:: Source material ::

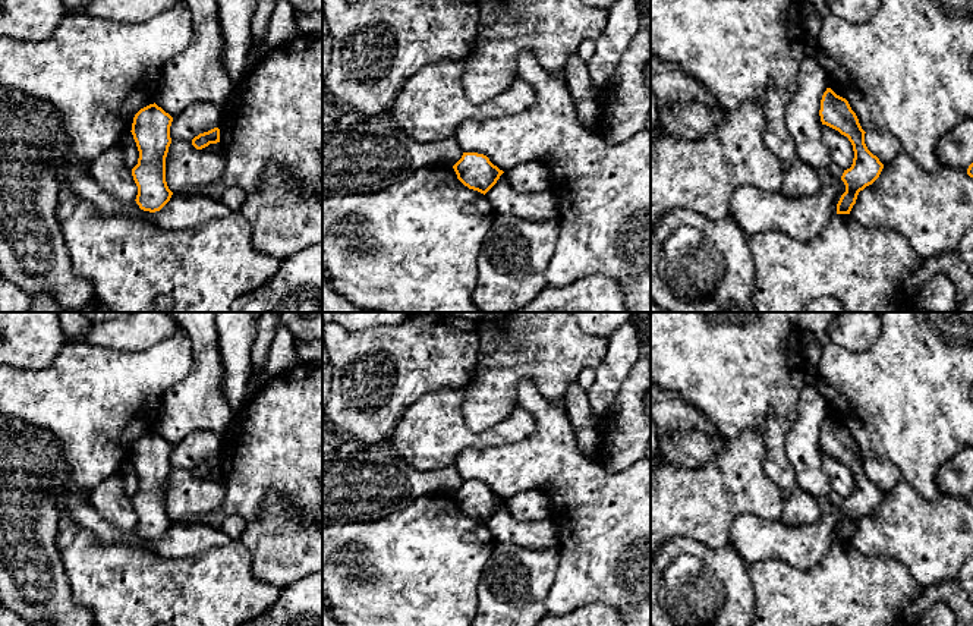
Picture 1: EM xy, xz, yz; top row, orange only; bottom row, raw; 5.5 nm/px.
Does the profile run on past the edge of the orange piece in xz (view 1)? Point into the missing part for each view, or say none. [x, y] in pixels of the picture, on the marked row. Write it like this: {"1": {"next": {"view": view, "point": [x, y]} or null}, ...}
{"1": {"next": {"view": "xz", "point": [541, 205]}}}

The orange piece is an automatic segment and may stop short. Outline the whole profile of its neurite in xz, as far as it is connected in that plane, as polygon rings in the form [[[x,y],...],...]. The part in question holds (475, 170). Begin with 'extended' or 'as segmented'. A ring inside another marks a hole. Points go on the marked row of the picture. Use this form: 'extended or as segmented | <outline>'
extended | [[[463,152],[453,169],[465,186],[485,195],[495,214],[513,214],[530,221],[558,217],[558,204],[550,189],[539,192],[513,189],[506,172],[484,154]]]

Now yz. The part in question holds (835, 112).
as segmented | [[[826,88],[822,95],[819,116],[822,125],[838,130],[841,135],[847,136],[853,145],[853,164],[850,169],[844,170],[841,176],[846,192],[837,204],[837,214],[850,214],[859,192],[879,177],[884,164],[867,150],[865,144],[866,132],[862,129],[848,101],[837,95],[831,88]]]

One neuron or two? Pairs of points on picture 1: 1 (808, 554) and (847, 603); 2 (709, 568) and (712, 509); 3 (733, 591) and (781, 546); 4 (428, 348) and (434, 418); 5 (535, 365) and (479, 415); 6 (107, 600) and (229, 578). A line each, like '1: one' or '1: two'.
1: two
2: two
3: two
4: two
5: one
6: one

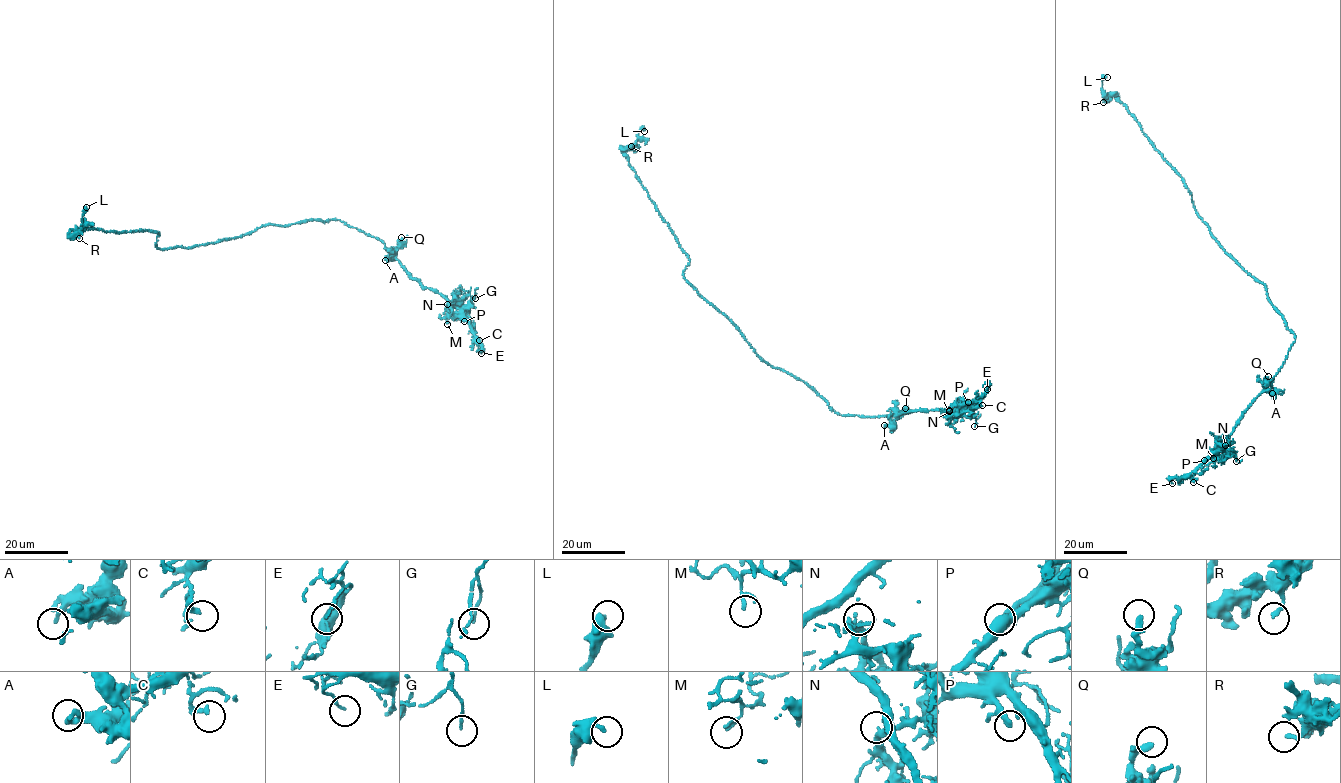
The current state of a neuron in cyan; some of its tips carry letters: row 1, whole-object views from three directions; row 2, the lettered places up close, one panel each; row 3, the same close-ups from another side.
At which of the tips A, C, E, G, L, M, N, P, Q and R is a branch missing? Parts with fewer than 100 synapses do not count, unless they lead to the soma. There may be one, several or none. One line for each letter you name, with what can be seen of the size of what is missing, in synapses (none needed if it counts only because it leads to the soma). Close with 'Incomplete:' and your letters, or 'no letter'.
Incomplete: P

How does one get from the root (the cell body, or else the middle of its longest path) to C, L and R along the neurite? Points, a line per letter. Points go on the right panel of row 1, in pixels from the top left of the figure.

:::

Would you copy the records word for word, without any of their pictures?

Solution to the problem:
Picture 1: EM xy, xz, yz; top row, orange only; bottom row, raw; 5.5 nm/px.
Does the profile run on past the edge of the orange piece in xz (view 1)? Point into the missing part for each view, or say none. [x, y] in pixels of the picture, on the marked row. Write it like this: {"1": {"next": {"view": view, "point": [x, y]} or null}, ...}
{"1": {"next": {"view": "xz", "point": [541, 205]}}}

The orange piece is an automatic segment and may stop short. Outline the whole profile of its neurite in xz, as far as it is connected in that plane, as polygon rings in the form [[[x,y],...],...]. The part in question holds (475, 170). Begin with 'extended' or 'as segmented'. A ring inside another marks a hole. Points go on the marked row of the picture. Use this form: 'extended or as segmented | <outline>'
extended | [[[463,152],[453,169],[465,186],[485,195],[495,214],[513,214],[530,221],[558,217],[558,204],[550,189],[539,192],[513,189],[506,172],[484,154]]]

Now yz. The part in question holds (835, 112).
as segmented | [[[826,88],[822,95],[819,116],[822,125],[838,130],[841,135],[847,136],[853,145],[853,164],[850,169],[844,170],[841,176],[846,192],[837,204],[837,214],[850,214],[859,192],[879,177],[884,164],[867,150],[865,144],[866,132],[862,129],[848,101],[837,95],[831,88]]]

One neuron or two? Pairs of points on picture 1: 1 (808, 554) and (847, 603); 2 (709, 568) and (712, 509); 3 (733, 591) and (781, 546); 4 (428, 348) and (434, 418); 5 (535, 365) and (479, 415); 6 (107, 600) and (229, 578). A line each, like '1: one' or '1: two'.
1: two
2: two
3: two
4: two
5: one
6: one

The current state of a neuron in cyan; some of its tips carry letters: row 1, whole-object views from three directions; row 2, the lettered places up close, one panel each; row 3, the same close-ups from another side.
At which of the tips A, C, E, G, L, M, N, P, Q and R is a branch missing? Parts with fewer than 100 synapses do not count, unless they lead to the soma. There may be one, several or none. One line for each letter you name, with what can be seen of the size of what is missing, in synapses (none needed if it counts only because it leads to the soma). Close with 'Incomplete:' and your letters, or 'no letter'.
Incomplete: P

How does one get from the root (the cell body, or else the middle of its longest path) to C, L and R along the neurite? Points, a line per letter. Points go on the right panel of row 1, in pixels from the top left of the figure.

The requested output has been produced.